A simplificação é a tônica: o importante tema da inclusão social fica restrito ao dogma das quotas, sem que seja mencionado ao longo dos cem artigos da minuta os cursos noturnos, patente instrumento de inclusão social. Silencia completamente quanto ao acesso e à qualidade ao ensino médio público, requisito fundamental para o ingresso ao ensino superior. Em vez do compromisso da boa universidade pública com o avanço do conhecimento humano e com o diálogo com a cultura universal, reduz o papel dessas instituições ao atendimento de demandas regionais e de "grupos sociais", apequenando o conceito de universidade. é difícil pensar em objetivos menos republicanos (para usar um conceito em voga).

O carro está, francamente, na frente dos bois: enquanto se discute um projeto de lei de uma centena de artigos, uma outra parte da reforma já foi implantada por medida provisória -o Prouni- e fica-se sem saber quais são as metas e quais serão os meios para desenvolver o ensino superior brasileiro. Nem mesmo no diagnóstico há concordância, visto que não se conhecem os dados básicos mais recentes: no site do Inep, a última série sobre investimentos feitos pela Federação, pelos Estados e pelos municípios em educação fundamental, média e superior é de 1999 (veja-se ali o link "Gastos com Educação").

Havendo um diagnóstico objetivo e com alguma legitimidade, uma estratégia efetiva deveria explicitar metas para o ensino superior brasileiro. Se o projeto tomasse como objetivo, por exemplo, assegurar que, em 15 anos, 50% dos brasileiros entre 18 e 24 anos freqüentassem uma instituição qualificada de ensino superior, 50% dos quais em instituições públicas, haveria um rumo. Digamos que, nos mesmos 15 anos, se desejasse, por exemplo, ter 15 universidades incluídas na lista das 500 mais importantes do mundo em vez de quatro que ali constam.
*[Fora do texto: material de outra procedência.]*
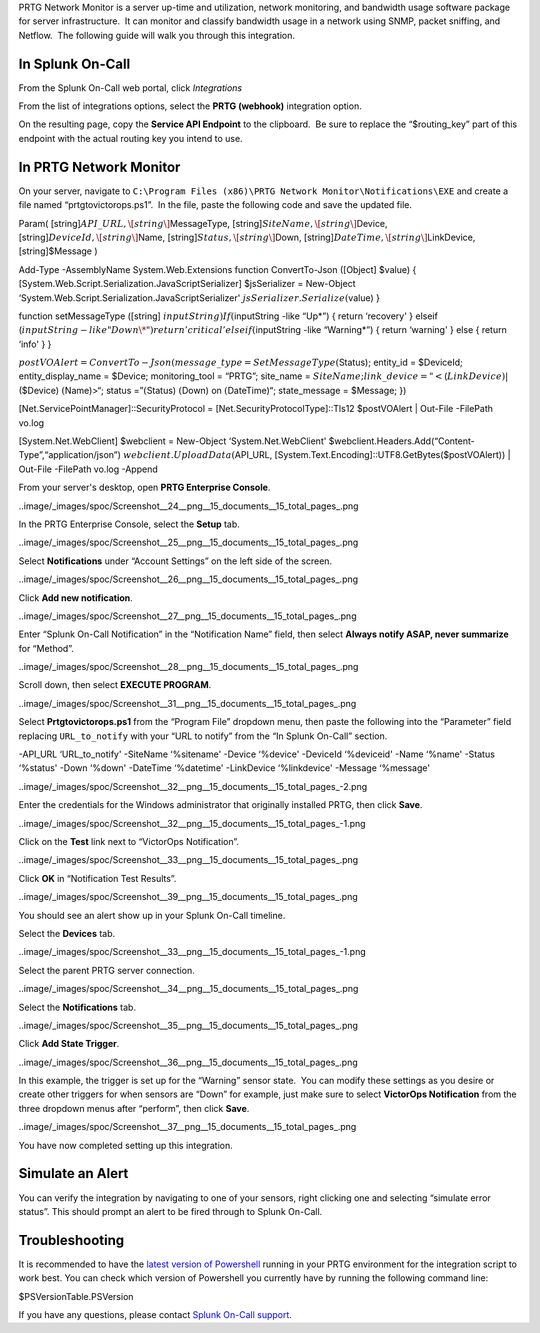 PRTG Network Monitor is a server up-time and utilization, network
monitoring, and bandwidth usage software package for server
infrastructure.  It can monitor and classify bandwidth usage in a
network using SNMP, packet sniffing, and Netflow.  The following guide
will walk you through this integration.

In Splunk On-Call
-----------------

From the Splunk On-Call web portal, click *Integrations*

From the list of integrations options, select the **PRTG
(webhook)** integration option.

On the resulting page, copy the **Service API Endpoint** to the
clipboard.  Be sure to replace the “$routing_key” part of this endpoint
with the actual routing key you intend to use.

In PRTG Network Monitor
-----------------------

On your server, navigate to
``C:\Program Files (x86)\PRTG Network Monitor\Notifications\EXE`` and
create a file named “prtgtovictorops.ps1”.  In the file, paste the
following code and save the updated file.

Param( [string]\ :math:`API\_URL,  \[string\]`\ MessageType,
[string]\ :math:`SiteName,  \[string\]`\ Device,
[string]\ :math:`DeviceId,  \[string\]`\ Name,
[string]\ :math:`Status,  \[string\]`\ Down,
[string]\ :math:`DateTime,  \[string\]`\ LinkDevice, [string]$Message )

Add-Type -AssemblyName System.Web.Extensions function ConvertTo-Json
([Object] $value) {
[System.Web.Script.Serialization.JavaScriptSerializer] $jsSerializer =
New-Object ‘System.Web.Script.Serialization.JavaScriptSerializer'
:math:`jsSerializer.Serialize(`\ value) }

function setMessageType ([string]
:math:`inputString) {  If (`\ inputString -like “Up\*”) { return
‘recovery' } elseif
(:math:`inputString -like "Down\*")  {  return 'critical'  }  elseif (`\ inputString
-like “Warning\*”) { return ‘warning' } else { return ‘info' } }

:math:`postVOAlert = ConvertTo-Json(@{ message\_type = SetMessageType(`\ Status);
entity_id = $DeviceId; entity_display_name = $Device; monitoring_tool =
“PRTG”; site_name =
:math:`SiteName; link\_device = "<`\ (:math:`LinkDevice)|`\ ($Device)
:math:`(`\ Name)>“; status =”\ :math:`(`\ Status) :math:`(`\ Down) on
:math:`(`\ DateTime)“; state_message = $Message; })

[Net.ServicePointManager]::SecurityProtocol =
[Net.SecurityProtocolType]::Tls12 $postVOAlert \| Out-File -FilePath
vo.log

[System.Net.WebClient] $webclient = New-Object ‘System.Net.WebClient'
$webclient.Headers.Add(“Content-Type”,“application/json”)
:math:`webclient.UploadData(`\ API_URL,
[System.Text.Encoding]::UTF8.GetBytes($postVOAlert)) \| Out-File
-FilePath vo.log -Append

From your server's desktop, open **PRTG Enterprise Console**.

..image/_images/spoc/Screenshot__24__png__15_documents__15_total_pages_.png

In the PRTG Enterprise Console, select the **Setup** tab.

..image/_images/spoc/Screenshot__25__png__15_documents__15_total_pages_.png

Select **Notifications** under “Account Settings” on the left side of
the screen.

..image/_images/spoc/Screenshot__26__png__15_documents__15_total_pages_.png

Click **Add new notification**.

..image/_images/spoc/Screenshot__27__png__15_documents__15_total_pages_.png

Enter “Splunk On-Call Notification” in the “Notification Name” field,
then select **Always notify ASAP, never summarize** for “Method”.

..image/_images/spoc/Screenshot__28__png__15_documents__15_total_pages_.png

Scroll down, then select **EXECUTE PROGRAM**.

..image/_images/spoc/Screenshot__31__png__15_documents__15_total_pages_.png

Select **Prtgtovictorops.ps1** from the “Program File” dropdown menu,
then paste the following into the “Parameter” field replacing
``URL_to_notify`` with your “URL to notify” from the “In Splunk On-Call”
section.

-API_URL ‘URL_to_notify' -SiteName ‘%sitename' -Device ‘%device'
-DeviceId ‘%deviceid' -Name ‘%name' -Status ‘%status' -Down ‘%down'
-DateTime ‘%datetime' -LinkDevice ‘%linkdevice' -Message ‘%message'

..image/_images/spoc/Screenshot__32__png__15_documents__15_total_pages_-2.png

Enter the credentials for the Windows administrator that originally
installed PRTG, then click **Save**.

..image/_images/spoc/Screenshot__32__png__15_documents__15_total_pages_-1.png

Click on the **Test** link next to “VictorOps Notification”.

..image/_images/spoc/Screenshot__33__png__15_documents__15_total_pages_.png

Click **OK** in “Notification Test Results”.

..image/_images/spoc/Screenshot__39__png__15_documents__15_total_pages_.png

You should see an alert show up in your Splunk On-Call timeline.

Select the **Devices** tab.

..image/_images/spoc/Screenshot__33__png__15_documents__15_total_pages_-1.png

Select the parent PRTG server connection.

..image/_images/spoc/Screenshot__34__png__15_documents__15_total_pages_.png

Select the **Notifications** tab.

..image/_images/spoc/Screenshot__35__png__15_documents__15_total_pages_.png

Click **Add State Trigger**.

..image/_images/spoc/Screenshot__36__png__15_documents__15_total_pages_.png

In this example, the trigger is set up for the “Warning” sensor state.
 You can modify these settings as you desire or create other triggers
for when sensors are “Down” for example, just make sure to
select **VictorOps Notification** from the three dropdown menus after
“perform”, then click **Save**.

..image/_images/spoc/Screenshot__37__png__15_documents__15_total_pages_.png

You have now completed setting up this integration.

Simulate an Alert
-----------------

You can verify the integration by navigating to one of your sensors,
right clicking one and selecting “simulate error status”. This should
prompt an alert to be fired through to Splunk On-Call.

Troubleshooting
---------------

It is recommended to have the `latest version of
Powershell <https://docs.microsoft.com/en-us/powershell/scripting/setup/installing-windows-powershell?view=powershell-6>`__
running in your PRTG environment for the integration script to work
best. You can check which version of Powershell you currently have by
running the following command line:

$PSVersionTable.PSVersion

If you have any questions, please contact `Splunk
On-Call support <mailto:Support@victorops.com?Subject=PRTG%20Network%20Monitor%20VictorOps%20Integration>`__.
Seria desejável termos também 50% das vagas nas instituições públicas federais no período noturno em vez dos 25% que há hoje. Estabelecidas as metas, seria necessário especificar os meios para atingi-las: custos, necessidade de pessoal qualificado, professores, técnicos, fontes de financiamento. Depois de tudo isso, chegaria, aí sim, o momento de comparar alternativas, de acordo com o resultado e com o custo, e então criar os instrumentos legais para que o Estado brasileiro persiga e atinja as metas e gere os meios para tal: esse seria o momento de estabelecer as leis, determinando procedimentos e ações.

A educação é a base para o desenvolvimento, e uma estratégia para o desenvolvimento do ensino superior, especialmente o público, é fundamental para o Brasil. é preciso mostrar ao contribuinte brasileiro como e quando ele será beneficiado, recebendo mais e melhor educação superior, em vez de apenas apontar a alguns reitores, estudantes, sindicalistas e certos grupos sociais como suas demandas históricas serão atendidas. Aí está a principal limitação da reforma: dialogar só com alguns grupos e movimentos sociais em vez de fazê-lo com o Brasil.

* Carlos Henrique de Brito Cruz, 48, engenheiro eletrônico pelo ITA (Instituto Tecnológico da Aeronáutica) e doutor em física pela Unicamp (Universidade Estadual de Campinas), é reitor da Unicamp. Foi presidente da Fapesp (Fundação de Amparo à Pesquisa do Estado de São Paulo) de 1996 a 2002.